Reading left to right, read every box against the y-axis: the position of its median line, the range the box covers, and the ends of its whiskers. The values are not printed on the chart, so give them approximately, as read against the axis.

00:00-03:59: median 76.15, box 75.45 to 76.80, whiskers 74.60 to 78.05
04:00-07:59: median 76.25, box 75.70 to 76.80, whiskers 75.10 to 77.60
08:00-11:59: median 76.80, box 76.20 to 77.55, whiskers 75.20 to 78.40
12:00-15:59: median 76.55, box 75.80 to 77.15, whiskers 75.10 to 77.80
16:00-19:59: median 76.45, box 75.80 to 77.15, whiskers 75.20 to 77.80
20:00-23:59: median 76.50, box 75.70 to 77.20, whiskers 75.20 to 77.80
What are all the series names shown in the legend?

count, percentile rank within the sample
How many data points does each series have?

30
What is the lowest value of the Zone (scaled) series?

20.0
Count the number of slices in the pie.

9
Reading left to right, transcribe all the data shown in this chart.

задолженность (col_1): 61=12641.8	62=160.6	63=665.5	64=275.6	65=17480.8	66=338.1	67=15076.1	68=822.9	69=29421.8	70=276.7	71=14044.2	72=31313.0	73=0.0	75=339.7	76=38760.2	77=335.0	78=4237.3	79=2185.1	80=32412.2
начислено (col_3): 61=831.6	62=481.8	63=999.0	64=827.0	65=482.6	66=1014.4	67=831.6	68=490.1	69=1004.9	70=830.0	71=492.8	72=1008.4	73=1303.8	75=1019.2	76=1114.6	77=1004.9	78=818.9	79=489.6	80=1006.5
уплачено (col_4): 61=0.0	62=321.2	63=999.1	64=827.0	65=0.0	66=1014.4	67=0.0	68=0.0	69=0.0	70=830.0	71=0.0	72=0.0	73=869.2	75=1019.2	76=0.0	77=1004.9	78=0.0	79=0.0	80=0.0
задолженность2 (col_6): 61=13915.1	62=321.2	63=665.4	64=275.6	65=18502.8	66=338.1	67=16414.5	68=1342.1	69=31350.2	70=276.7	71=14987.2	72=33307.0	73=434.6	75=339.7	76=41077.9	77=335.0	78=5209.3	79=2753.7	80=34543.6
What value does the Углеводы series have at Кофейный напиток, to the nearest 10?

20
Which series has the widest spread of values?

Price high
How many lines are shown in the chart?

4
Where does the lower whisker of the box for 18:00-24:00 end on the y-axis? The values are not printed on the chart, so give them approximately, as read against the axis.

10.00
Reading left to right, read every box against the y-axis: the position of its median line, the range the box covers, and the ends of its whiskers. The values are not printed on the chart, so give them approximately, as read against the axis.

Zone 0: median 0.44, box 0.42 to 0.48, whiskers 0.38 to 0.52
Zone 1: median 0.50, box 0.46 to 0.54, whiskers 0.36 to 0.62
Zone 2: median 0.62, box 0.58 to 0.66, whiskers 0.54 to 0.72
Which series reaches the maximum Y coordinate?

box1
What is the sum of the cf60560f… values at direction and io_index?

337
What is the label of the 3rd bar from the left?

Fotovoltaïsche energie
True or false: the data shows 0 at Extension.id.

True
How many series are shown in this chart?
————
Exercise details:
Lay out every line of the entries above as a numbered list, leaving out the blank lines.

Response to this exercise:
1. Reading left to right, read every box against the y-axis: the position of its median line, the range the box covers, and the ends of its whiskers. The values are not printed on the chart, so give them approximately, as read against the axis.
2. 00:00-03:59: median 76.15, box 75.45 to 76.80, whiskers 74.60 to 78.05
3. 04:00-07:59: median 76.25, box 75.70 to 76.80, whiskers 75.10 to 77.60
4. 08:00-11:59: median 76.80, box 76.20 to 77.55, whiskers 75.20 to 78.40
5. 12:00-15:59: median 76.55, box 75.80 to 77.15, whiskers 75.10 to 77.80
6. 16:00-19:59: median 76.45, box 75.80 to 77.15, whiskers 75.20 to 77.80
7. 20:00-23:59: median 76.50, box 75.70 to 77.20, whiskers 75.20 to 77.80
8. What are all the series names shown in the legend?
9. count, percentile rank within the sample
10. How many data points does each series have?
11. 30
12. What is the lowest value of the Zone (scaled) series?
13. 20.0
14. Count the number of slices in the pie.
15. 9
16. Reading left to right, transcribe all the data shown in this chart.
17. задолженность (col_1): 61=12641.8	62=160.6	63=665.5	64=275.6	65=17480.8	66=338.1	67=15076.1	68=822.9	69=29421.8	70=276.7	71=14044.2	72=31313.0	73=0.0	75=339.7	76=38760.2	77=335.0	78=4237.3	79=2185.1	80=32412.2
18. начислено (col_3): 61=831.6	62=481.8	63=999.0	64=827.0	65=482.6	66=1014.4	67=831.6	68=490.1	69=1004.9	70=830.0	71=492.8	72=1008.4	73=1303.8	75=1019.2	76=1114.6	77=1004.9	78=818.9	79=489.6	80=1006.5
19. уплачено (col_4): 61=0.0	62=321.2	63=999.1	64=827.0	65=0.0	66=1014.4	67=0.0	68=0.0	69=0.0	70=830.0	71=0.0	72=0.0	73=869.2	75=1019.2	76=0.0	77=1004.9	78=0.0	79=0.0	80=0.0
20. задолженность2 (col_6): 61=13915.1	62=321.2	63=665.4	64=275.6	65=18502.8	66=338.1	67=16414.5	68=1342.1	69=31350.2	70=276.7	71=14987.2	72=33307.0	73=434.6	75=339.7	76=41077.9	77=335.0	78=5209.3	79=2753.7	80=34543.6
21. What value does the Углеводы series have at Кофейный напиток, to the nearest 10?
22. 20
23. Which series has the widest spread of values?
24. Price high
25. How many lines are shown in the chart?
26. 4
27. Where does the lower whisker of the box for 18:00-24:00 end on the y-axis? The values are not printed on the chart, so give them approximately, as read against the axis.
28. 10.00
29. Reading left to right, read every box against the y-axis: the position of its median line, the range the box covers, and the ends of its whiskers. The values are not printed on the chart, so give them approximately, as read against the axis.
30. Zone 0: median 0.44, box 0.42 to 0.48, whiskers 0.38 to 0.52
31. Zone 1: median 0.50, box 0.46 to 0.54, whiskers 0.36 to 0.62
32. Zone 2: median 0.62, box 0.58 to 0.66, whiskers 0.54 to 0.72
33. Which series reaches the maximum Y coordinate?
34. box1
35. What is the sum of the cf60560f… values at direction and io_index?
36. 337
37. What is the label of the 3rd bar from the left?
38. Fotovoltaïsche energie
39. True or false: the data shows 0 at Extension.id.
40. True
41. How many series are shown in this chart?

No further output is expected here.